Confronted with these facts, the United States Supreme Court discerned that it was “dealing with a compulsion of students to declare a belief.” The “compulsory flag salute and pledge, it said, required “affirmation of a belief and an attitude of mind.” To sustain such a requirement, the Court said, would have required it “to say that a Bill of Rights which guards the individual’s right to speak his own mind, left it open to public authorities to compel him to utter what is not in his mind.”
It was clear, then, that the requirement of the West Virginia State Board of Education to salute the flag and recite the Pledge of Allegiance could not constitutionally be enforced against the objecting Jehovah’s Witnesses. As the Court put it,
“If there is any fixed star in our constitutional constellation, it is that no official, high or petty, can prescribe what shall be orthodox in politics, nationalism, religion, or other matters of opinion or force citizens to confess by word or act their faith therein. If there are any circumstances which permit an exception, they do not now occur to us.”

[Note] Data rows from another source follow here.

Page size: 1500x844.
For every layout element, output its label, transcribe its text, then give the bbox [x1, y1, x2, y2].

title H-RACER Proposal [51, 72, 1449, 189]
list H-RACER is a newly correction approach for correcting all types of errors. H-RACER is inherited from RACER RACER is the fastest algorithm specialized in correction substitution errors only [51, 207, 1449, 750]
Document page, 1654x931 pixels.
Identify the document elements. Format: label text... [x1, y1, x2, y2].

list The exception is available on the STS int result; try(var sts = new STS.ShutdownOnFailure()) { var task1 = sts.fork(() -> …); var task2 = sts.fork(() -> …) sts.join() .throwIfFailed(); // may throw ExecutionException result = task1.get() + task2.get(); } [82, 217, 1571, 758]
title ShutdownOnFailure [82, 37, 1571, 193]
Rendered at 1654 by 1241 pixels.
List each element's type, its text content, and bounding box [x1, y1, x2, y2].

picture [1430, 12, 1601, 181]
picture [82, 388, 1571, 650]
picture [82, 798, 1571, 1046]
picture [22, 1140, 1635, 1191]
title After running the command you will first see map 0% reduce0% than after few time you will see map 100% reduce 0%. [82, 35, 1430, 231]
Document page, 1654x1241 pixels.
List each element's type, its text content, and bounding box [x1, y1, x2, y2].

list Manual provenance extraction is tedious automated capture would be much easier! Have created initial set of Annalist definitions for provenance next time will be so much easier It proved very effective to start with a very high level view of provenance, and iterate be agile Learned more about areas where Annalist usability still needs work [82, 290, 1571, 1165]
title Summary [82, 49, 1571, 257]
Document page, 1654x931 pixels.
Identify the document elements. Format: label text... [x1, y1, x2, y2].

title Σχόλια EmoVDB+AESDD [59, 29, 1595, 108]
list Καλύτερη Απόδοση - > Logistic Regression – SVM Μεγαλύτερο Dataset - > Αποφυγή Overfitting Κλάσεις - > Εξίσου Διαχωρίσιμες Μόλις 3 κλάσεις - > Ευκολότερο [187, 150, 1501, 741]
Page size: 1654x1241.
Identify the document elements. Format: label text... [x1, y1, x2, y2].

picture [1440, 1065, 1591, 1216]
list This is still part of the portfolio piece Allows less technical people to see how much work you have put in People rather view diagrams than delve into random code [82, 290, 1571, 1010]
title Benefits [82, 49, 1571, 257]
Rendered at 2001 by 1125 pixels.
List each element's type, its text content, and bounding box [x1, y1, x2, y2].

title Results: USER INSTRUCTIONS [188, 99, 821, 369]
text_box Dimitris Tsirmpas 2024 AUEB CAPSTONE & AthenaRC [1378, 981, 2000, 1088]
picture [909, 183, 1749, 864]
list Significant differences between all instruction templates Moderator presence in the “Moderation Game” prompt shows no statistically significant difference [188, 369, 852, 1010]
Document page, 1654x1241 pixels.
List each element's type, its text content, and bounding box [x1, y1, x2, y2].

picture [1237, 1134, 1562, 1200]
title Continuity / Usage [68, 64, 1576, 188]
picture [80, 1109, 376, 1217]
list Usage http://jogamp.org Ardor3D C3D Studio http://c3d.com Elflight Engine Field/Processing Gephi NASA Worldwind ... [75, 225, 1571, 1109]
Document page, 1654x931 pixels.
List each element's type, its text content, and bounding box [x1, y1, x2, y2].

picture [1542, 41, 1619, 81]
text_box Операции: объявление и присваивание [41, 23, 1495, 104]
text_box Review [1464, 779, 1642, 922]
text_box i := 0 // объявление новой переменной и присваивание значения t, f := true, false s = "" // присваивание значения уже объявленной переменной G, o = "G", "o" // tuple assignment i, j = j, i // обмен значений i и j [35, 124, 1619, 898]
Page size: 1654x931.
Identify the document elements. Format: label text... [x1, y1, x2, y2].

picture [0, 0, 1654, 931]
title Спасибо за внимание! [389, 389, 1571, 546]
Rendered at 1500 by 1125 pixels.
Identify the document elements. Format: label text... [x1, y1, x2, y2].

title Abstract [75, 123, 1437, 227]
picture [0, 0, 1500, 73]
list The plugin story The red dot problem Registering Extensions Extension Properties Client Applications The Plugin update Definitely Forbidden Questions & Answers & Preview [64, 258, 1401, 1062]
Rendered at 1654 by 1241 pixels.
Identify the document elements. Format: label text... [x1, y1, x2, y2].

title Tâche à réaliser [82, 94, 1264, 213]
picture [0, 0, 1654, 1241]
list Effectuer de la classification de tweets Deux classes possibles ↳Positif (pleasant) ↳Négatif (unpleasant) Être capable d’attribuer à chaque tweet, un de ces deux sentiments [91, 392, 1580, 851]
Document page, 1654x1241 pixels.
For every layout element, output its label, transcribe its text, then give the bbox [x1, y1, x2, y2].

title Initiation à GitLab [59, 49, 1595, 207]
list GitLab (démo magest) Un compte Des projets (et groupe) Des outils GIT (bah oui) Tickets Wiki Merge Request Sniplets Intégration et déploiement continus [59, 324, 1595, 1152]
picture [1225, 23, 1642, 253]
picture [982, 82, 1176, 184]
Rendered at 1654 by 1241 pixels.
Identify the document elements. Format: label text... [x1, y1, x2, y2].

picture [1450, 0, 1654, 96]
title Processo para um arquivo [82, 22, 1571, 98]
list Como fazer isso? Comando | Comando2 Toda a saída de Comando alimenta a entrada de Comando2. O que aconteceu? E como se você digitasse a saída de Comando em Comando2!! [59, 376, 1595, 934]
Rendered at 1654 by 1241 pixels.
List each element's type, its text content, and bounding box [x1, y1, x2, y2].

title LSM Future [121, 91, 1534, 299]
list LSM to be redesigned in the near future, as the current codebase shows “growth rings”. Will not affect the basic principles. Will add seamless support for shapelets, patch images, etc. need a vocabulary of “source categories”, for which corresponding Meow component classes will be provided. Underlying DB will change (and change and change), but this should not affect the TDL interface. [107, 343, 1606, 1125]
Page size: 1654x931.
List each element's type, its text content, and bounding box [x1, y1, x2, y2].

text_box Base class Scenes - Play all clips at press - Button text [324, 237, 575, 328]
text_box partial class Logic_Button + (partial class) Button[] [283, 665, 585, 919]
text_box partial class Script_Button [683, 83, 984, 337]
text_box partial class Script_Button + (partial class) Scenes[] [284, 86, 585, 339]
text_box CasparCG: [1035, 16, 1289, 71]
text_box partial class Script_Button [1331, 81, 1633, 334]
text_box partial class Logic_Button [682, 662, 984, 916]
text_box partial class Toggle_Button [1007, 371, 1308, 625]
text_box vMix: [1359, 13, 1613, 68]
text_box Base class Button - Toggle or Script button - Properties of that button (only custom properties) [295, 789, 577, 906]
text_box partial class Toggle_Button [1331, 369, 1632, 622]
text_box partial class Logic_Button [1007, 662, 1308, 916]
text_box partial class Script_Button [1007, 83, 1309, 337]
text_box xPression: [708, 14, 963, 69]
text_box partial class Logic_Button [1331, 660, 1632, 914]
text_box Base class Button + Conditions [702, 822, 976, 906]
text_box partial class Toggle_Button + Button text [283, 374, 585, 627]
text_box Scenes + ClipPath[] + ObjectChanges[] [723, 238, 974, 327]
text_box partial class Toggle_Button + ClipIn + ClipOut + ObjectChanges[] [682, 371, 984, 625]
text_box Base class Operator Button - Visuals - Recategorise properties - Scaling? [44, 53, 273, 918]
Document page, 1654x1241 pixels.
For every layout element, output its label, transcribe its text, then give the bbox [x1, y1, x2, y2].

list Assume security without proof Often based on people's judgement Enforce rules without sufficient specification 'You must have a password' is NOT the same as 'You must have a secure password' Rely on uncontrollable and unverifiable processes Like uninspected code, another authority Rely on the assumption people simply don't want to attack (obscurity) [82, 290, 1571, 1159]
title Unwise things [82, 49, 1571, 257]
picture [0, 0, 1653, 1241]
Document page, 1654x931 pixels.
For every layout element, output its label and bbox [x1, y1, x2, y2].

All these years later, the lesson still hasn’t sunk in.
On Tuesday , the Supreme Court will hear oral arguments in the case of National Institute of Family and Life Advocates v. Harris, which presents the following scenario:
The California Reproductive Freedom, Accountability, Comprehensive Care, and Transparency Act “requires that licensed pregnancy-related clinics disseminate a notice stating the existence of publicly-funded family-planning services, including contraception and abortion.”  The National Institute of Family and Life Advocates, and others, object to having to advertise abortion services, which they conscientiously object to.
Now since it is a “fixed star in our constitutional constellation,” that “no official, high or petty, can prescribe what shall be orthodox in politics, nationalism, religion, or other matters of opinion or force citizens to confess by word or act their faith therein,” one might expect that their case is pretty solid. Unfortunately, two courts, the federal district court and the Ninth Circuit Court of Appeals, have disagreed.
The reasoning of the Ninth Circuit is that every licensed pregnancy-related clinic is required to give the notice, not just those that are opposed to abortion, and so the requirement should stand. It is as if the Supreme Court had said that West Virginia’s flag saluting requirement had no constitutional defect because everyone, not just Jehovah’s Witnesses, were required to comply with it. Of course, under that reasoning, every regulation of general application would be immune from any sort of constitutional scrutiny.
No one should be compelled to engage in speech that he or she disagrees with. The Supreme Court should strike down the California law in question.